Figure 4 represents the link across traits evaluated in Orleans between average change in rank of predictors and advantage in performance of the multi-omic model over its single-omic counterpart. In the case of trans-eQTLs, generally the most affected predictors following concatenation, a significant relationship (r = -0.91, p = 3.6e-05) was able to be drawn where gains in prediction occurred at the expense of decreases in ranking of predictors. The opposite was found for SNPs that did not display any association with transcripts (non-eQTLs) with a positive and significant correlation (r = 0.89, p = 1e-04). When we categorized all SNPs within a 500 bp around the top SNPs in the same way as the top SNPs themselves, these correlations remained significant and a significant negative correlation was also found for cis-eQTLs. However, this correlation for cis-eQTLs was found only for a 500 bp window and not for larger ones, while the significant correlations for trans-eQTLs and not eQTLs were maintained with windows as large as 5 and 25 kb, respectively (Fig. S5). A similar pattern to trans-eQTLs, although of lesser magnitude, was found for cis-regulated transcripts (r = -0.65, p = 0.021). On the opposite, a significant positive link was found when considering trans-regulated transcripts at Orleans, while at Savigliano no significant link could be detected across all categories of predictors (Fig. S6).

Fig. 4
figure 4

Relationship between change in predictor rank and muti-omic prediction advantage. Regression across traits measured at Orleans between average change in rank of predictors and advantage in performance of the multi-omic model (G + T) over the single-omic counterpart (G for SNPs and T for transcripts). The top panel (A) shows the regression obtained with the eQTLs (trans-eQTLs on the left, cis-eQTLs in the middle, and SNPs not detected as eQTL on the right). The bottom panel (B) shows the regression obtained with the regulated transcripts (trans on the left, cis in the middle, and not found to be associated with eQTLs on the right)

Gene ontology analysis suggests that top targeted transcripts or eQTLs are trait specific

We further selected the transcripts or eQTLs whose ranks were most affected by data integration, by focusing on the 2.5% percentile at each extreme of the distributions, and carried out an enrichment analysis in GO terms on the selected features. The complete GO analyses for all traits, with complete terms and IDs are available in Table S2.

The analyses of enrichment terms offered the following outcomes, depending on traits and features involved. For all the analysed traits, both those gaining from the multi-omic approach and those without gains or losses, we detected enrichment in GO terms from general processes for those eQTLs (e.g. “regulation of RNA export”, “regulation of nucleobase”, “positive regulation of RNA export”, lipoprotein catabolic process”) and targeted transcripts (e.g. "DNA dealkylation" or "DNA demethylation" for Circ_ORL, or "cellular localization" and "RNA processing" for Lignin_ORL) having the most negative impacts on their ranking during integration (leftmost and lower lists in Fig. 5A and Fig. 5B, below 2.5% on horizontal and vertical axes).

Fig. 5
figure 5

Gene ontology (GO) terms enrichment analysis. Schematic representation of the enriched GO terms among the top targeted transcripts or eQTL gene models list for A) the circumference of the tree trunk or B) the lignin content, both evaluated at Orleans. Font size and grey intensity are proportional to -log10(p) of the top 10 GO terms

For traits gaining from the multi-omic approach, however, we identified enrichment in GO terms that were specific to the trait and for those features, eQTLs and targeted genes, that showed the most positive impacts on their ranking during integration (rightmost and upper lists in Fig. 5A, above 97.5% on horizontal and vertical axes). Some examples of such specific GO terms identified for Circ_Orl were:, "pectin biosynthetic process" or "acetyl-CoA biosynthetic process" for targeted genes, and “regulation of glucose metabolic process” or “negative regulation of cellular carbohydrate metabolic process” for eQTL (Fig. 5A).

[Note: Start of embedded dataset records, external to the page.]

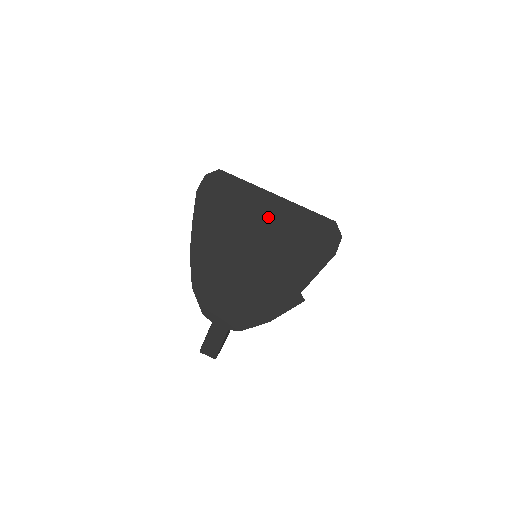
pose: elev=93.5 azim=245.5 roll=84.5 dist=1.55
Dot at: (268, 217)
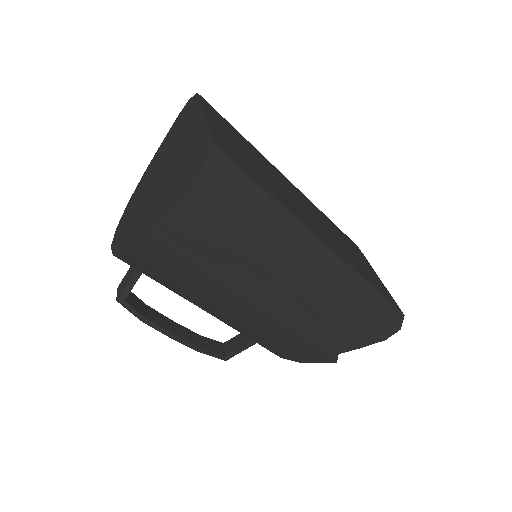
Dot at: (188, 137)
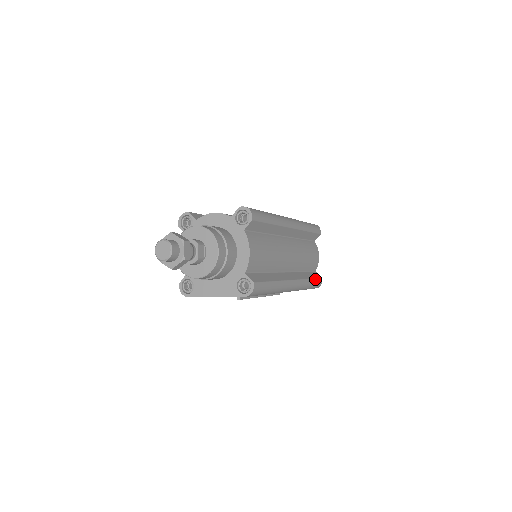
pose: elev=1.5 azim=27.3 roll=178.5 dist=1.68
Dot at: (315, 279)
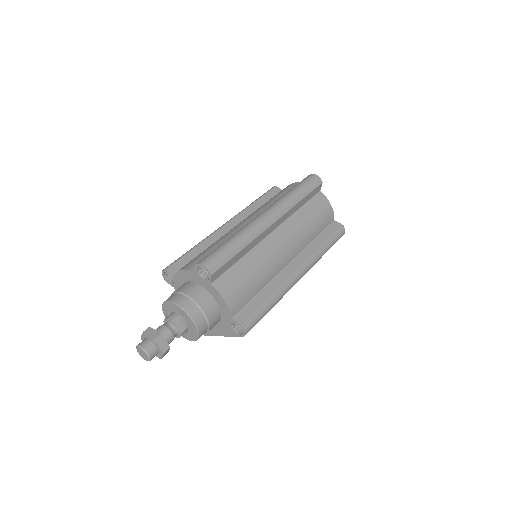
Dot at: (332, 237)
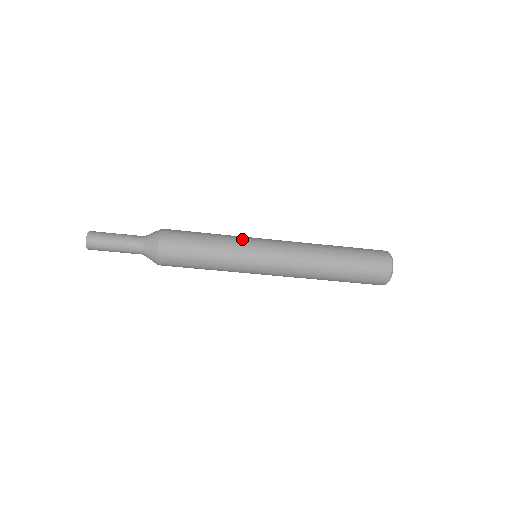
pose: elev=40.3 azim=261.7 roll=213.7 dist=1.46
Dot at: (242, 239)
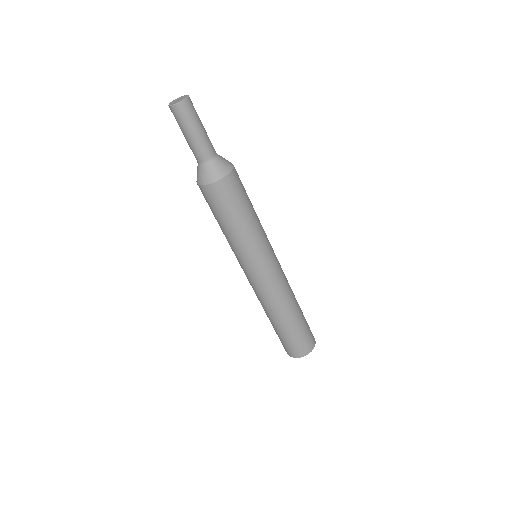
Dot at: (267, 240)
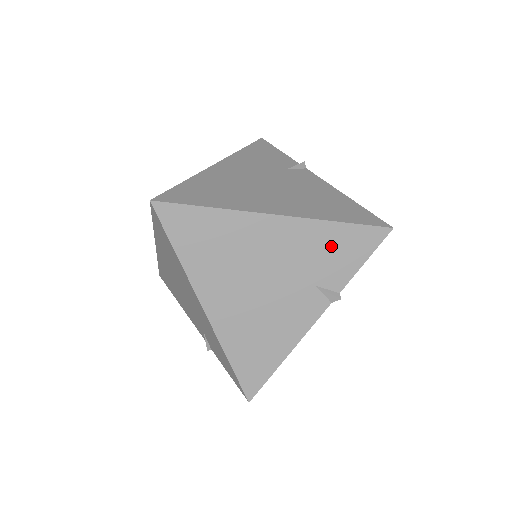
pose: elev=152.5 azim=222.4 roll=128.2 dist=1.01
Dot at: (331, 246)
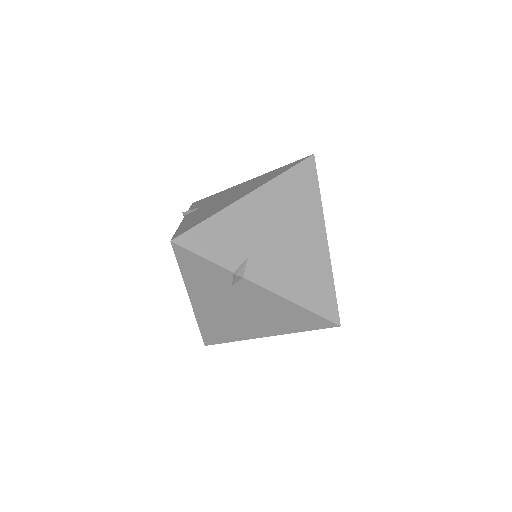
Dot at: occluded
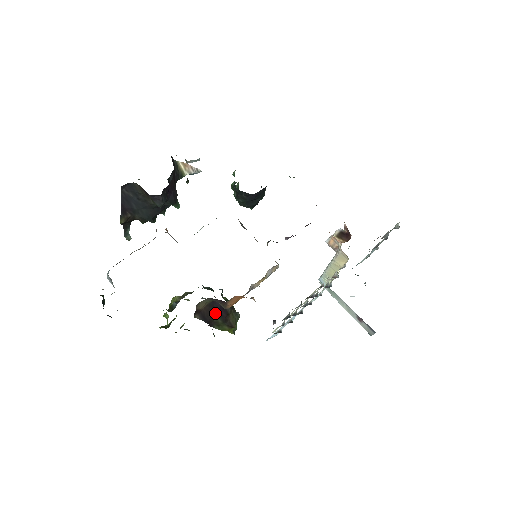
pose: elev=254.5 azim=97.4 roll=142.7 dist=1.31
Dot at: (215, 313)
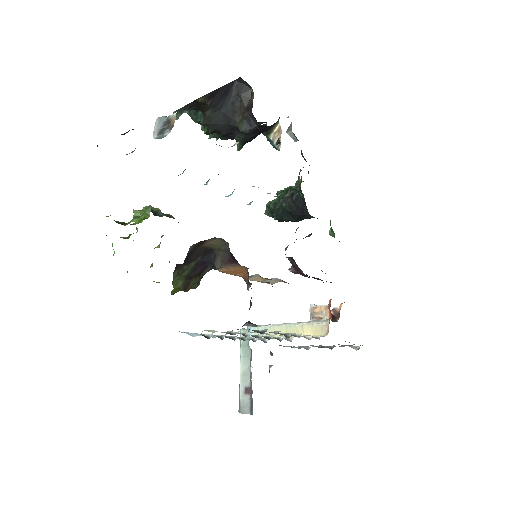
Dot at: (196, 261)
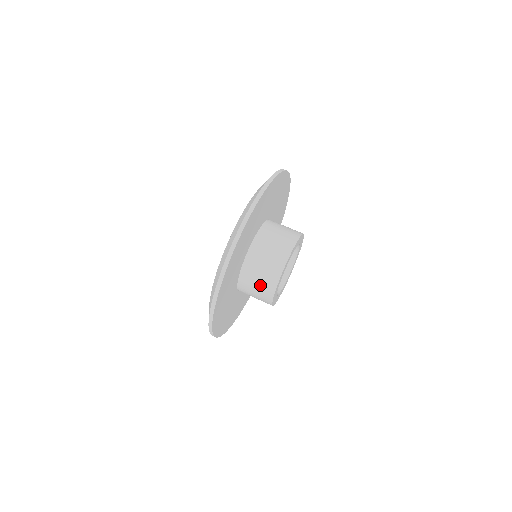
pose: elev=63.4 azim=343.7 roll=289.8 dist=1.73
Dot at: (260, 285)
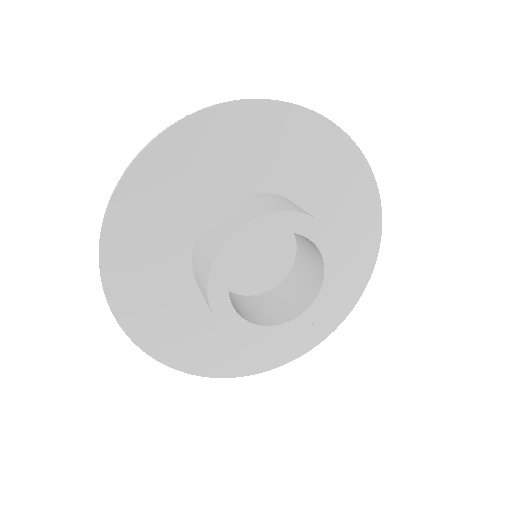
Dot at: occluded
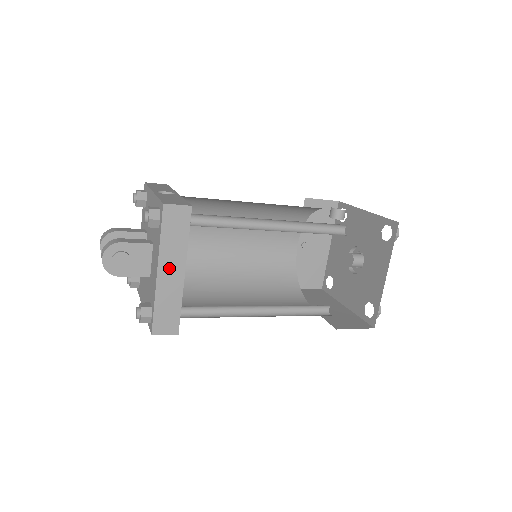
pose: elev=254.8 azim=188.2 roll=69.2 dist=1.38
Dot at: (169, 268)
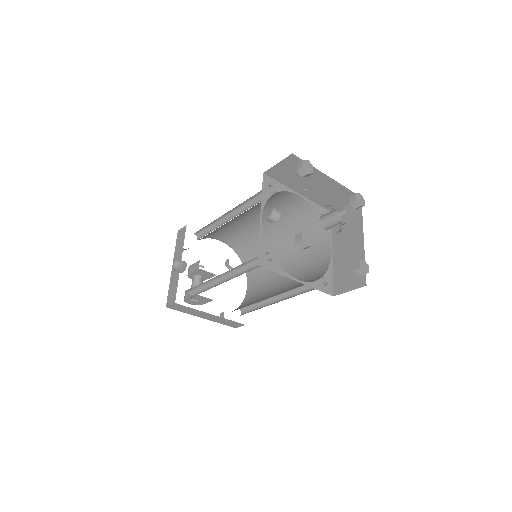
Dot at: (204, 316)
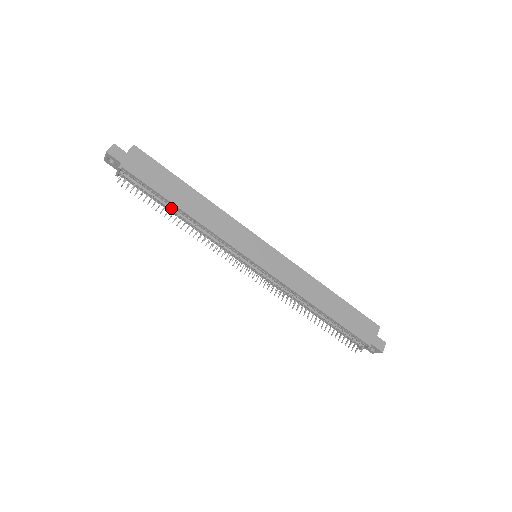
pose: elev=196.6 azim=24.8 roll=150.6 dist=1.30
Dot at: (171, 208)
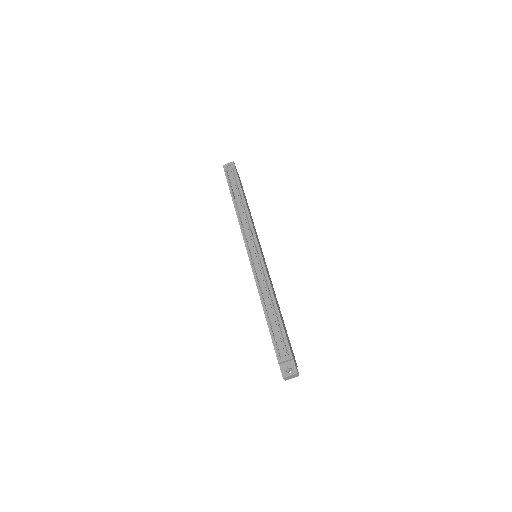
Dot at: (239, 197)
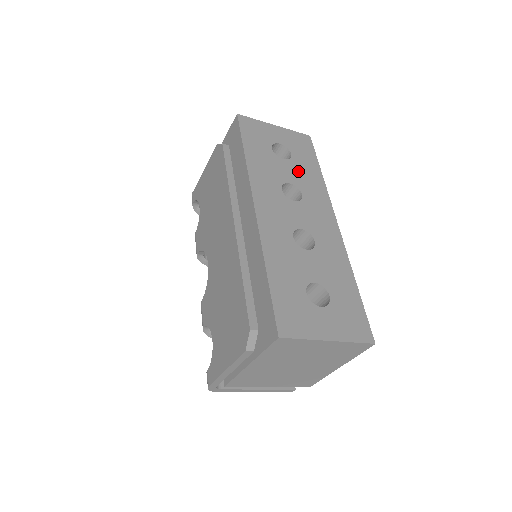
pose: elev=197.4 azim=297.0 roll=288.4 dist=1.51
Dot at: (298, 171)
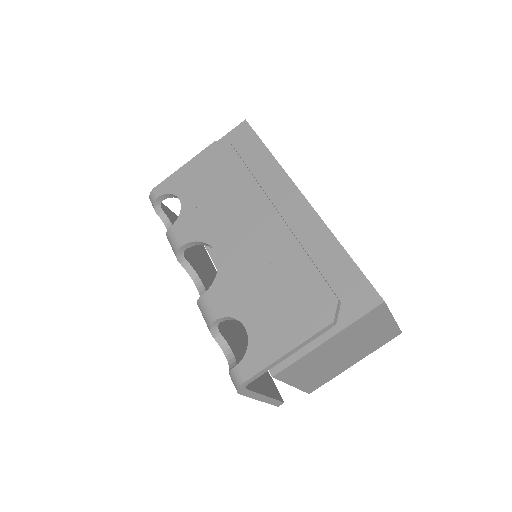
Dot at: occluded
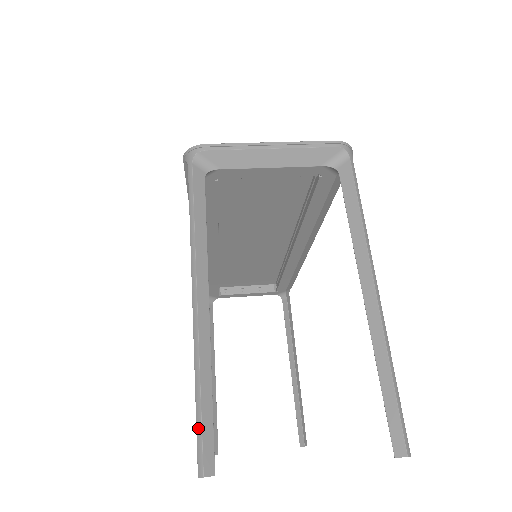
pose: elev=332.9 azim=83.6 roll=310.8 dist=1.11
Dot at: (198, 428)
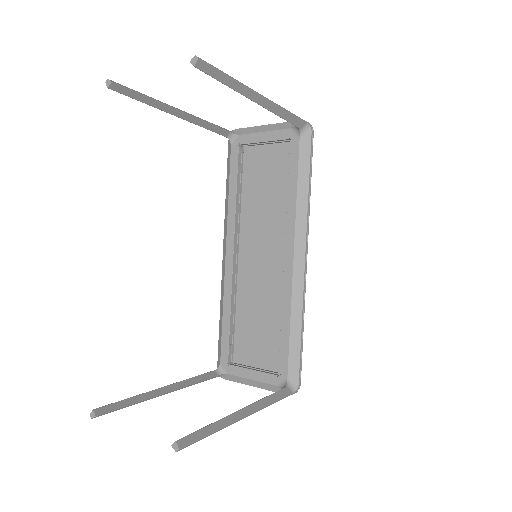
Dot at: occluded
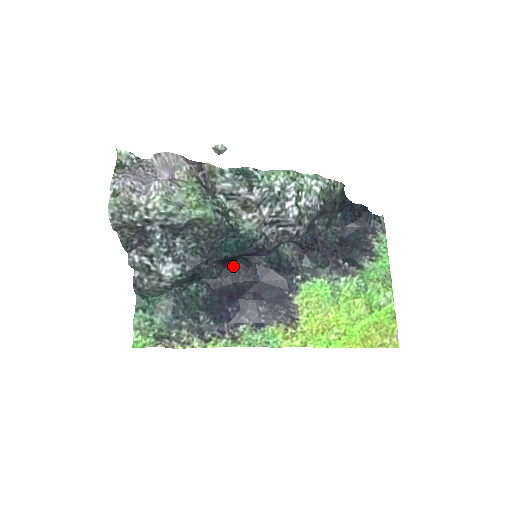
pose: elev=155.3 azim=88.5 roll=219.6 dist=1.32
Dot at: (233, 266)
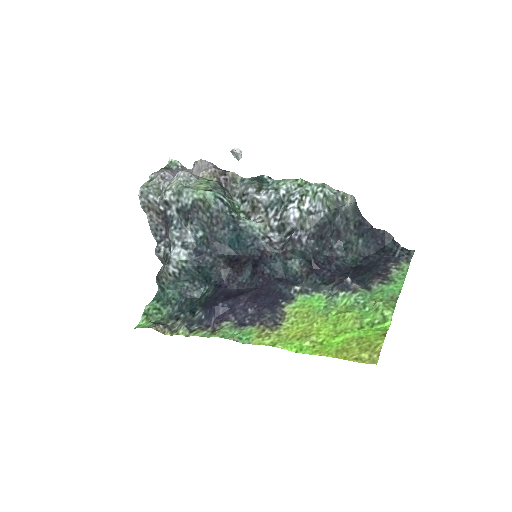
Dot at: (242, 273)
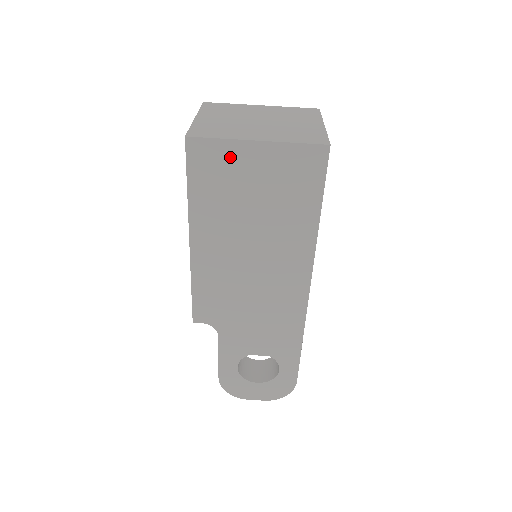
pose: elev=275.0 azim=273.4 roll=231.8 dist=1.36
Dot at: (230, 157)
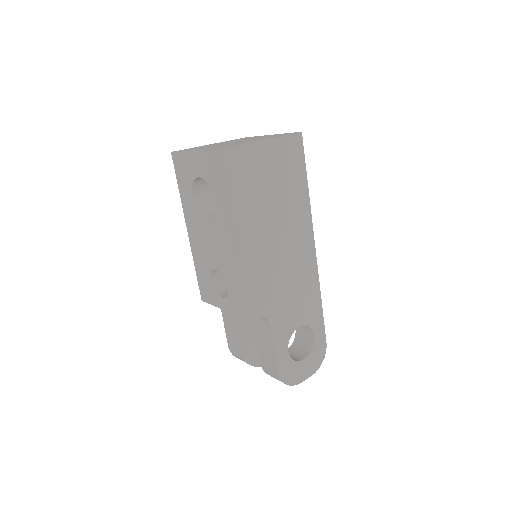
Dot at: (251, 157)
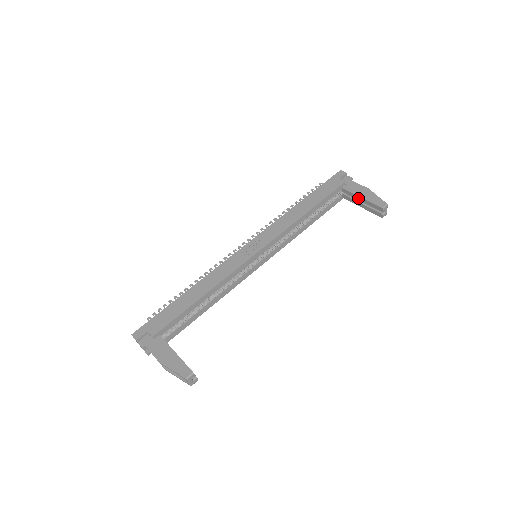
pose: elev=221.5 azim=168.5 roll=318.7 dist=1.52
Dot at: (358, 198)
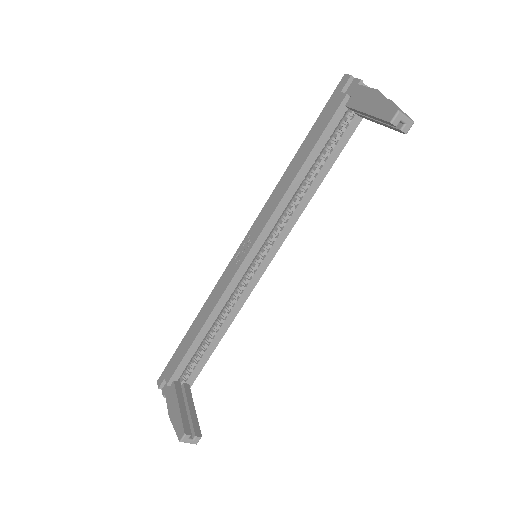
Dot at: (365, 115)
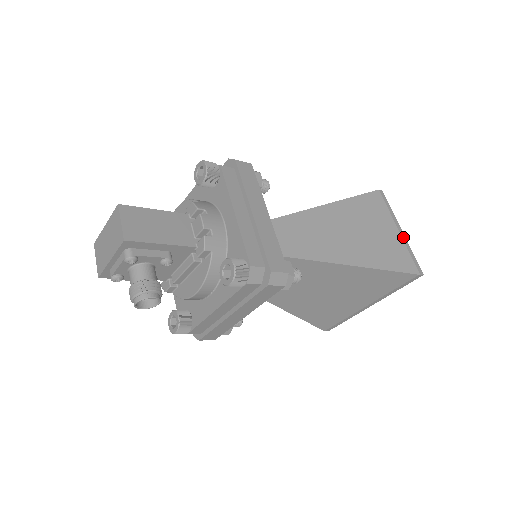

Finally, for the traits not showing a benefit from the multi-omic approach we captured enrichment in GO terms from general processes for those eQTLs and targeted transcripts having the most positive impacts on their ranking during integration (rightmost and upper lists in Fig. 5B, above 97.5% on horizontal and vertical axes). Examples of such enrichments for Lignin_ORL were: "RNA processing" or "regulation of vesicle-mediated transport" for targeted genes, and "catabolic process " or "monosaccharide catabolic process" for eQTL..

In summary, only the features with positive impacts on their ranking for traits benefiting from multi-omic showed a different behaviour from the other scenarios, with enrichment in GO terms that seemed to be specific to those traits, and therefore potentially useful for prediction.

Discussion

In this study, we used 21 traits to compare the relative advantages of integrating genomic and transcriptomic data for phenotype prediction versus using each omic separately. This relative advantage of integration over a single-omic approach varied across traits. For such traits as growth and pathogen resistance, integration yielded more accurate predictions than the single-omic counterparts. For most of the other traits, principally biochemical traits, concatenation gave no advantage or even, in few cases, poorer performance than using a single omic. By using a simple modelling approach like ridge regression, we showed that the gains in the traits that benefited from integration were associated with systematic changes in rank for some specific predictors, and that those predictors were involved in the interplay between SNP polymorphisms and transcripts, thus pinpointing adjustments in effects due possibly to redundancies. Such findings at the statistical level were also strengthened by a subsequent biological analysis of GO terms.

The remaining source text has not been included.